==== Entries shown

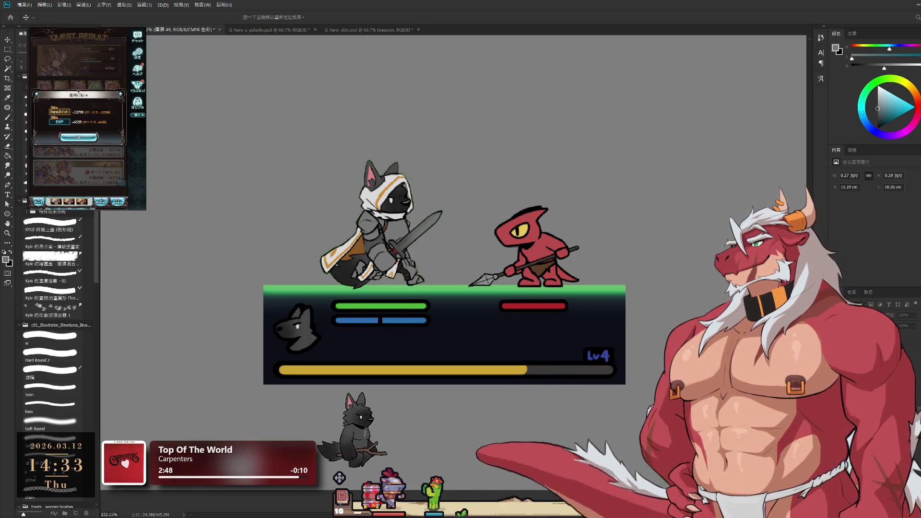
left_click(78, 137)
left_click(78, 162)
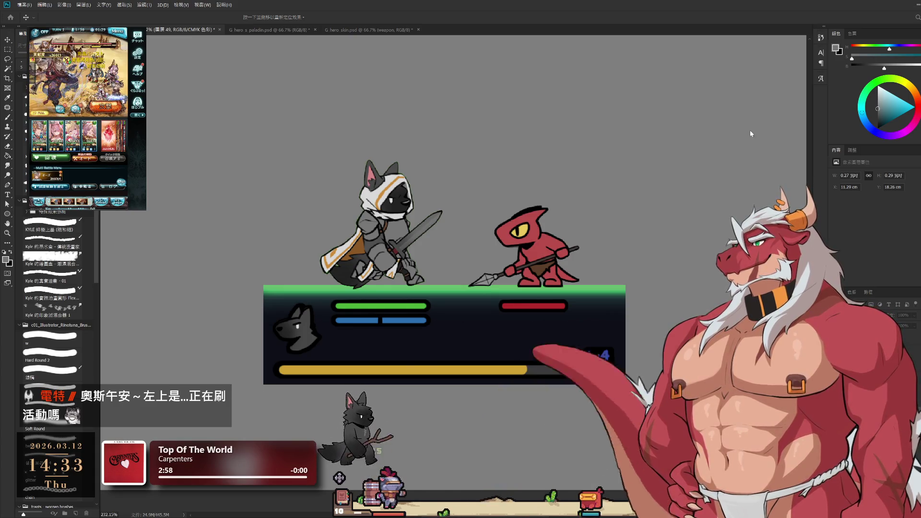
Step: Undo the portrait placement so the gold star returns to the battle panel
key("i")
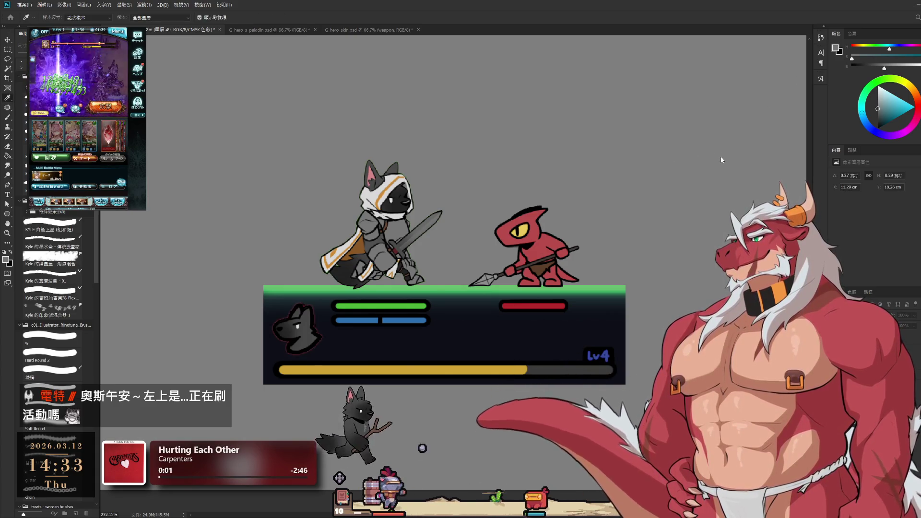
key("v")
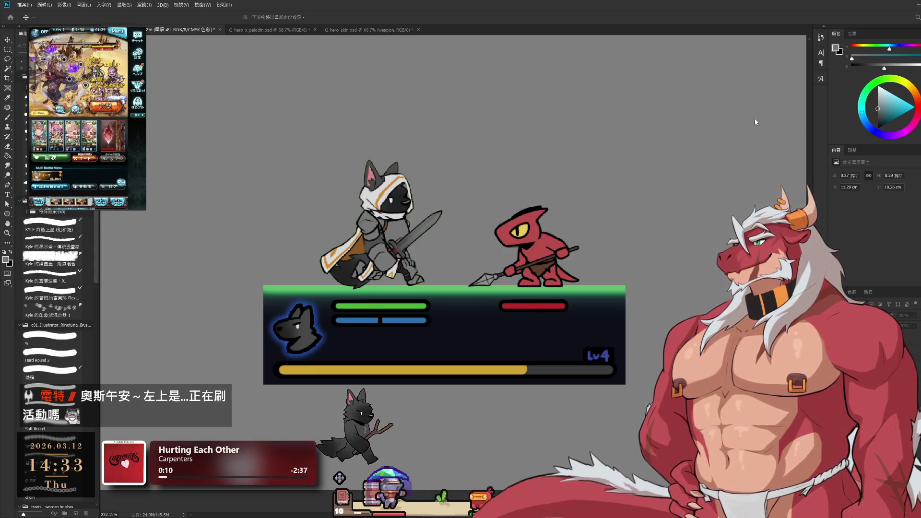
key("i")
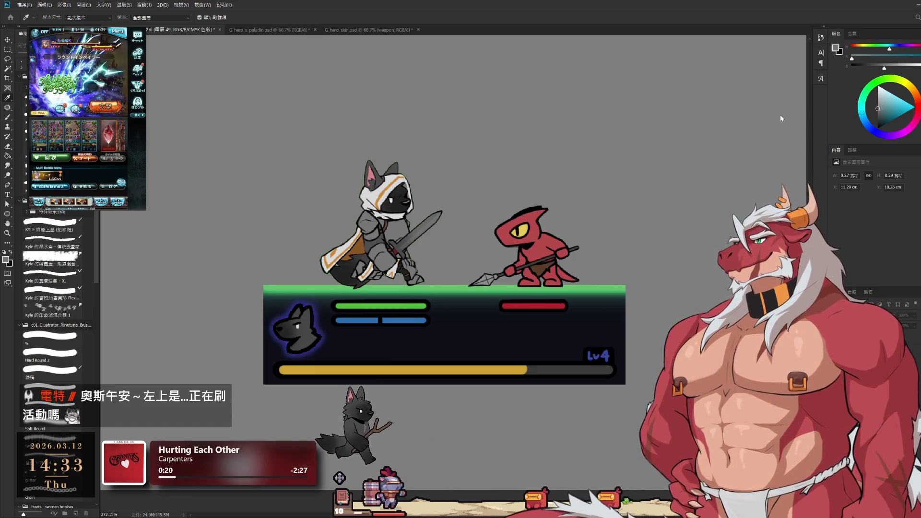
key("v")
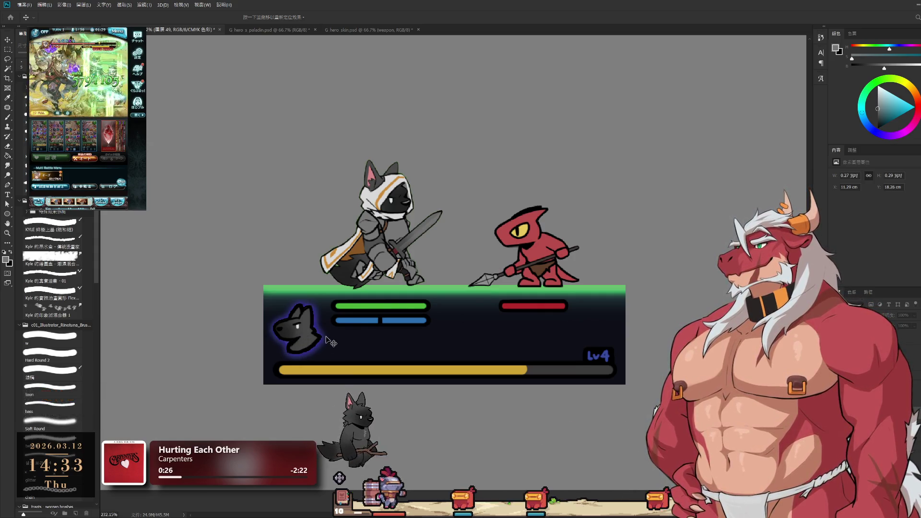
key("l")
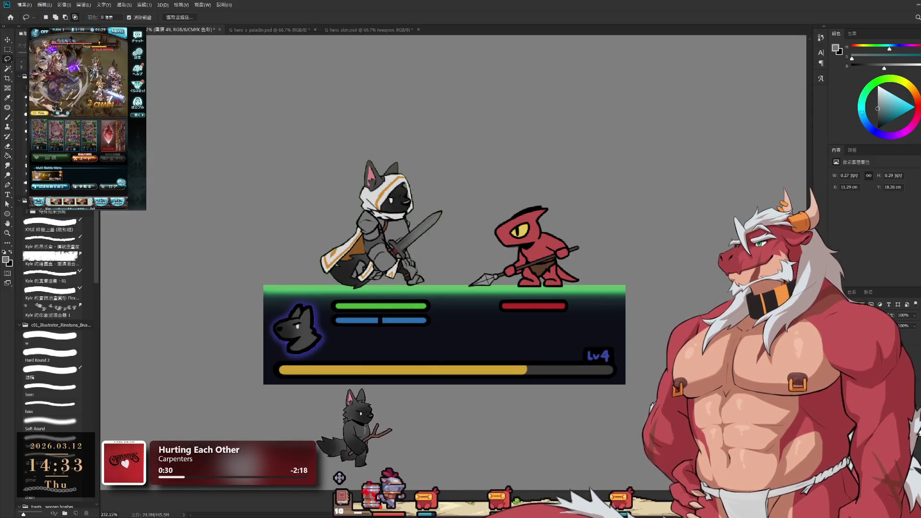
key("ctrl+z")
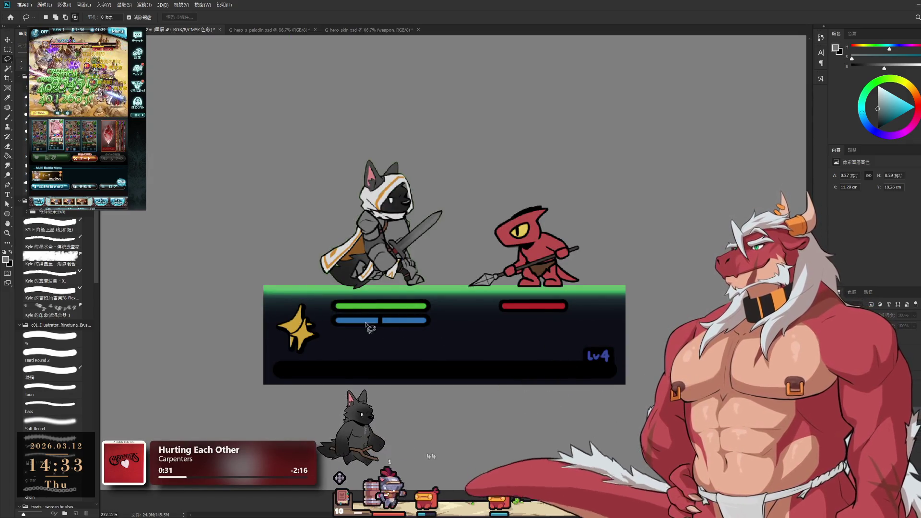
Step: Select layer 圖層 32 and hide the gold star, then recentre and rezoom the battle scene
key("ctrl+z")
key("ctrl+z")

========

Brief: Repeat the data exactly, without the pictures.

Solution:
left_click(78, 137)
left_click(78, 162)
Step: Undo the portrait placement so the gold star returns to the battle panel
key("i")
key("v")
key("i")
key("v")
key("l")
key("ctrl+z")
Step: Select layer 圖層 32 and hide the gold star, then recentre and rezoom the battle scene
key("ctrl+z")
key("ctrl+z")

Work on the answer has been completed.